The whole project is spread through conferences, workshops, fashion-tech performances, a wearables development marathon wear + D and the FuturXble exhibition. The conference, therefore, acts as an encounter point where creators, developers, tech-fashionistas, creative technologists and enthusiasts can meet and share projects that are revolutionising the concept of art and design and introducing new materials while still keeping a critical and technologically empathic focus.
In its previous editions, E-cuerpo has approached themes of multiple realities, effects and possible futures within the wearable technology and fashion-tech sector.
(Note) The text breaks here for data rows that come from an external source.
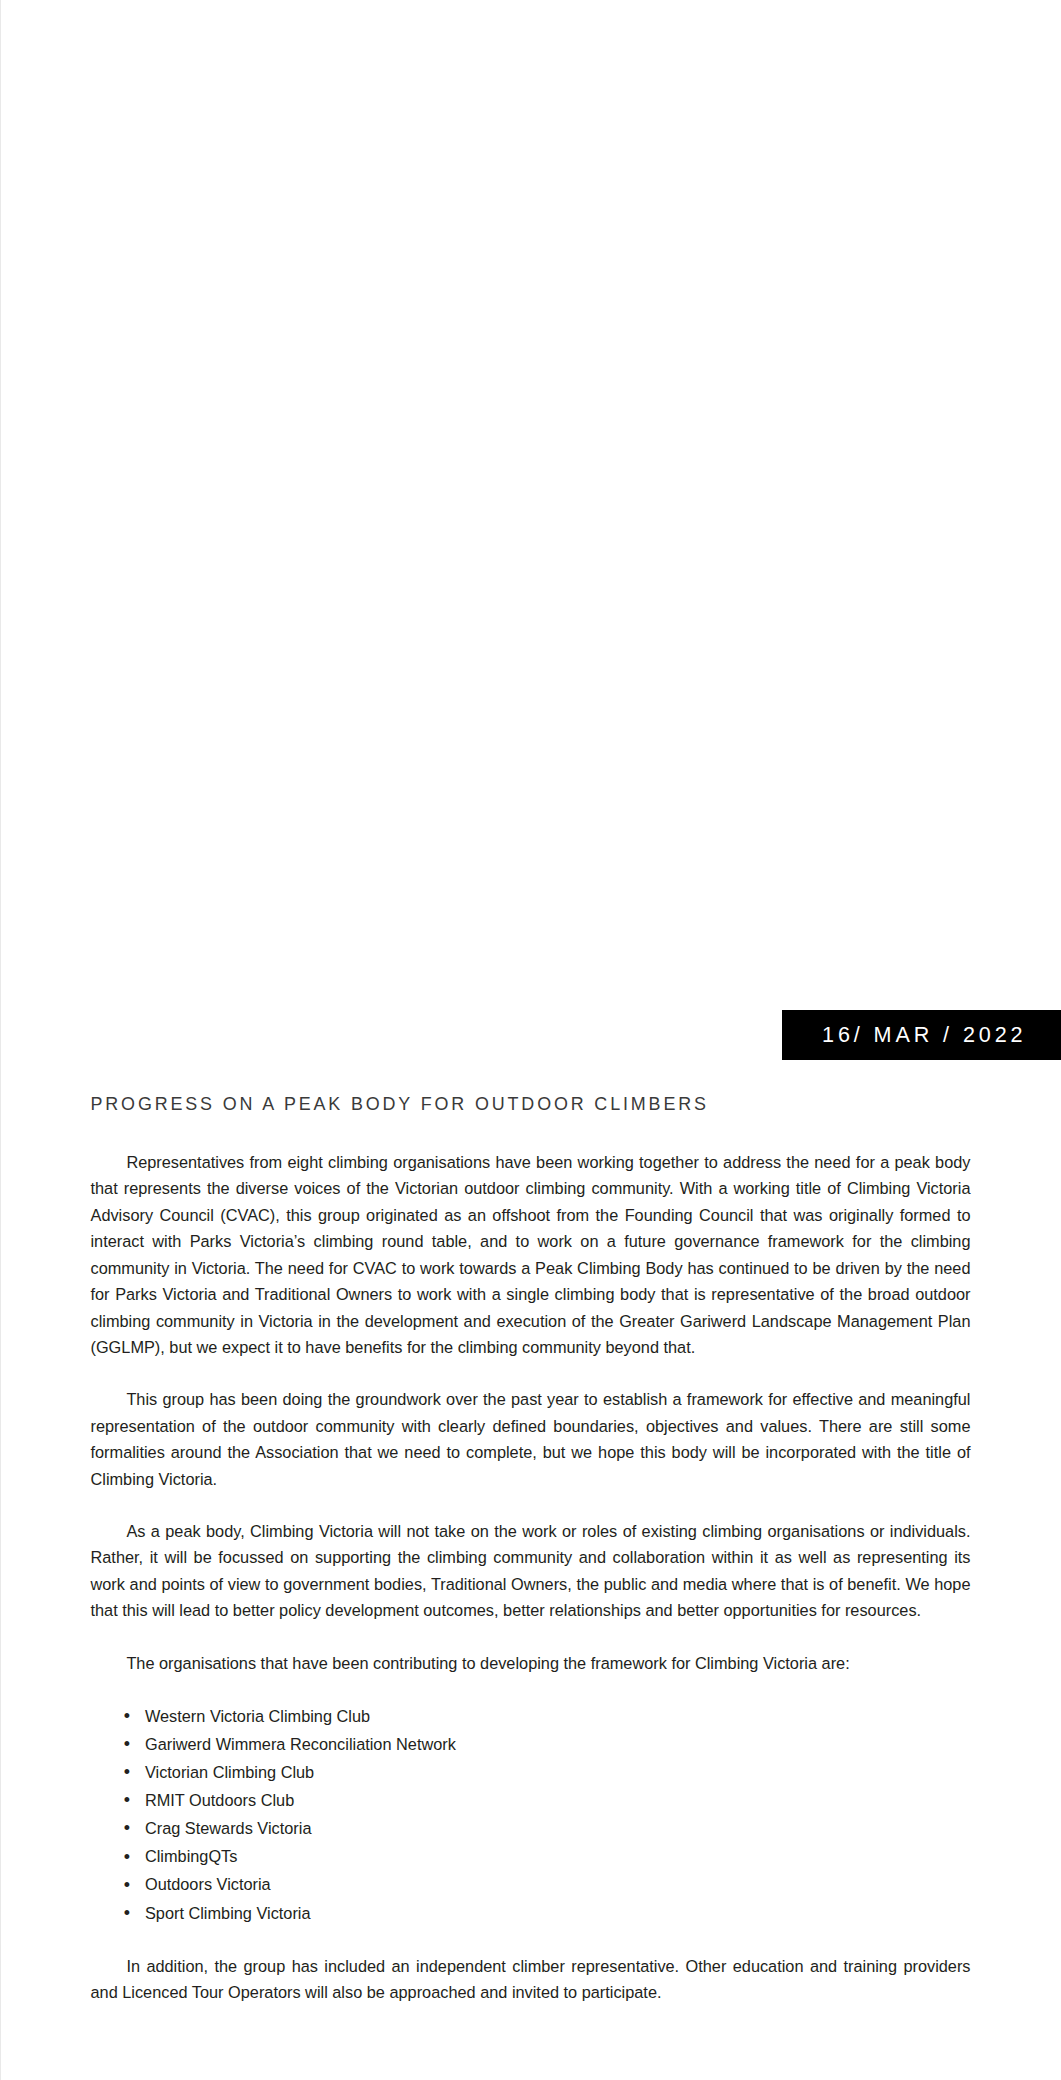16/ MAR / 2022
Progress on a Peak Body for Outdoor Climbers
Representatives from eight climbing organisations have been working together to address the need for a peak body that represents the diverse voices of the Victorian outdoor climbing community. With a working title of Climbing Victoria Advisory Council (CVAC), this group originated as an offshoot from the Founding Council that was originally formed to interact with Parks Victoria’s climbing round table, and to work on a future governance framework for the climbing community in Victoria. The need for CVAC to work towards a Peak Climbing Body has continued to be driven by the need for Parks Victoria and Traditional Owners to work with a single climbing body that is representative of the broad outdoor climbing community in Victoria in the development and execution of the Greater Gariwerd Landscape Management Plan (GGLMP), but we expect it to have benefits for the climbing community beyond that.
This group has been doing the groundwork over the past year to establish a framework for effective and meaningful representation of the outdoor community with clearly defined boundaries, objectives and values. There are still some formalities around the Association that we need to complete, but we hope this body will be incorporated with the title of Climbing Victoria.
As a peak body, Climbing Victoria will not take on the work or roles of existing climbing organisations or individuals. Rather, it will be focussed on supporting the climbing community and collaboration within it as well as representing its work and points of view to government bodies, Traditional Owners, the public and media where that is of benefit. We hope that this will lead to better policy development outcomes, better relationships and better opportunities for resources.
The organisations that have been contributing to developing the framework for Climbing Victoria are:
Western Victoria Climbing Club
Gariwerd Wimmera Reconciliation Network
Victorian Climbing Club
RMIT Outdoors Club
Crag Stewards Victoria
ClimbingQTs
Outdoors Victoria
Sport Climbing Victoria
In addition, the group has included an independent climber representative. Other education and training providers and Licenced Tour Operators will also be approached and invited to participate.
Key areas when looking at those ever-expanding areas included concepts that are currently reshaping our relationship with the mundane, such as intimacy, privacy, identity, security, the understanding of the body in hyperconnectivity and the tendency to digitise the space around it by means of body hacking and the introducing the cyborg culture.
Some of the conference speakers and exhibitors of the E-Cuerpo 2nd edition included the cyborg activist Neil Harbisson and new media performance artist Tiffany Trenda to name a few.
This year E-cuerpo 3rd edition launching on the 10th of October at the Centro Cultural de España en Mexico will feature a group of multidisciplinary creatives. They will reflect and unpack the aesthetics of privacy, the bioethics of design, empathic design, human adaptation to the environment, tech camouflage and tech empowerment of the body.
The aim of the conference and the in-depth presentations of creative practitioners is to engage the general public in a wider debate through various mediums. The conference will feature and promote the work and knowledge of creatives such as the interdisciplinary critical and speculative designer Tina Gorjanc, artist and researcher Maria Castellanos, the digital fabrication designer Anastasia Pistofidou, artist and technologist Sara Lana and the wearable-tech designer María José Ríos among others.